Kalehe : le calme relatif est de retour — l’AFC/M23 affirme protéger les populations, les FARDC visées par de graves accusations
Dans la zone de Tushunguti et d’autres localités du groupement de Ziralo, territoire de Kalehe, dans la province du Sud-Kivu, les habitants ont commencé à regagner progressivement leurs foyers après environ un mois de déplacement forcé, consécutif aux affrontements entre la coalition AFC/M23 et les forces armées de la RDC (FARDC), appuyées par les milices Wazalendo et les FDLR.
Ces combats, survenus dans cette zone ainsi que dans plusieurs localités environnantes, ont provoqué le déplacement de milliers de familles vers différentes destinations, notamment les territoires de Walungu et de Walikale, en particulier dans les zones de Biriko, Busurungi et Lukaraba.

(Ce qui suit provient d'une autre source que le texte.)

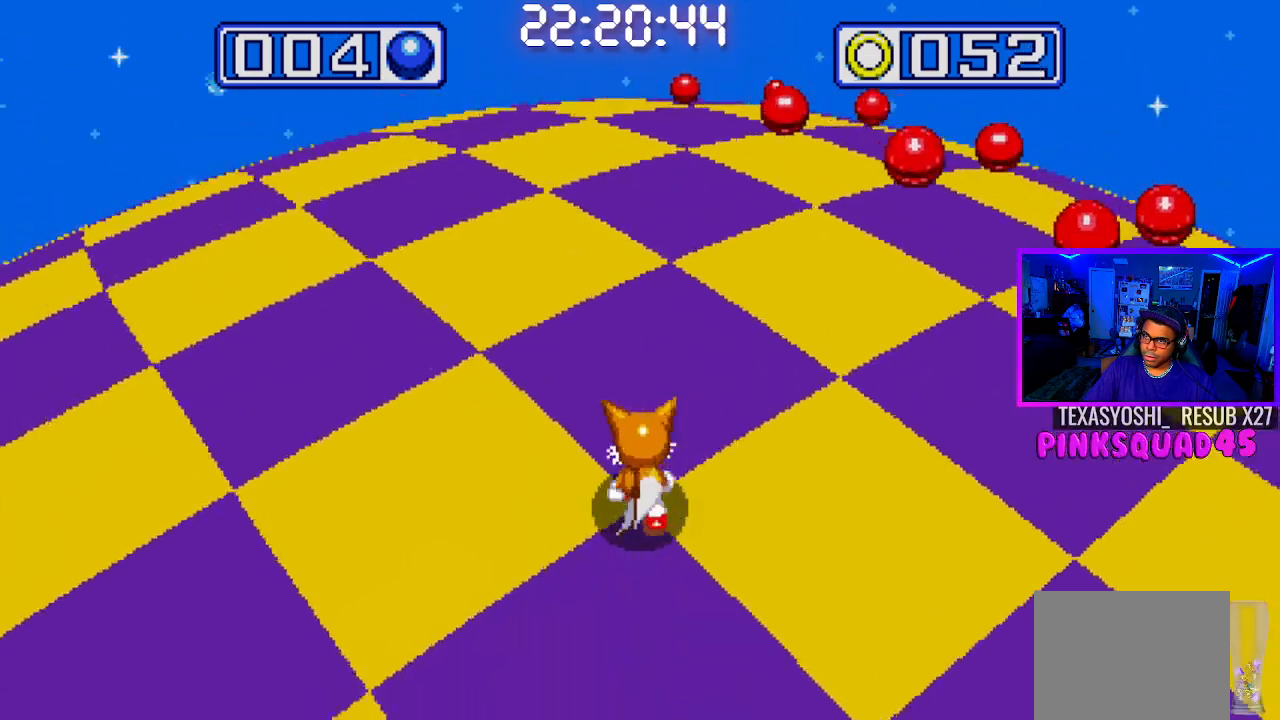
{"buttons": [], "left_stick": "center", "right_stick": "center", "events": []}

À la suite d’un retour progressif d’un calme relatif dans certaines zones, les populations ont commencé à regagner leurs villages. Ce mouvement de retour s’explique principalement par deux facteurs majeurs : la diminution des affrontements dans certaines localités et les conditions de vie extrêmement précaires dans les sites de déplacement temporaire.

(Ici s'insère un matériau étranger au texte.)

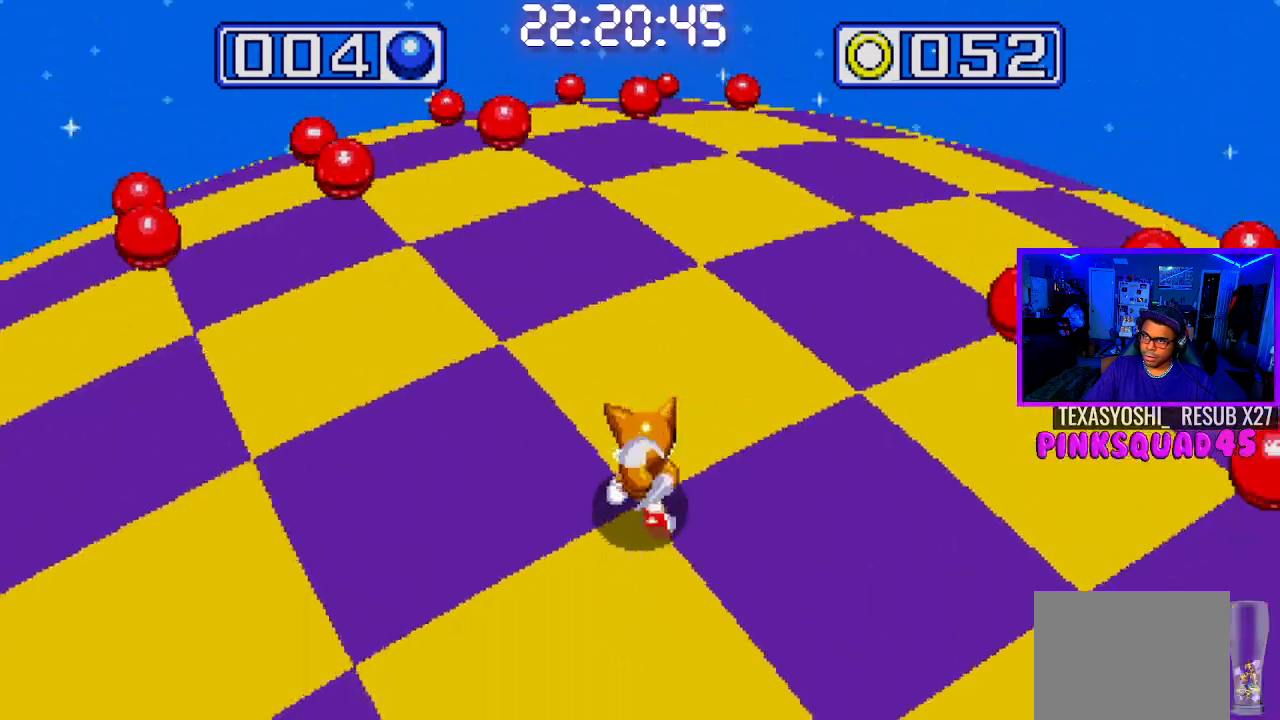
{"buttons": [], "left_stick": "center", "right_stick": "center", "events": [[150, "DPAD_RIGHT", "down"], [317, "DPAD_RIGHT", "up"]]}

Cependant, malgré ce retour progressif, de nombreux habitants affirment avoir retrouvé leurs villages dans un état de dégradation avancée. Plusieurs biens ont été pillés ou détruits, les denrées alimentaires et les biens essentiels font défaut, et plusieurs structures sanitaires ne fonctionnent plus normalement.
Les populations appellent ainsi les autorités et les organisations humanitaires à intervenir rapidement afin d’apporter une assistance d’urgence et de permettre une reprise progressive des conditions de vie normales.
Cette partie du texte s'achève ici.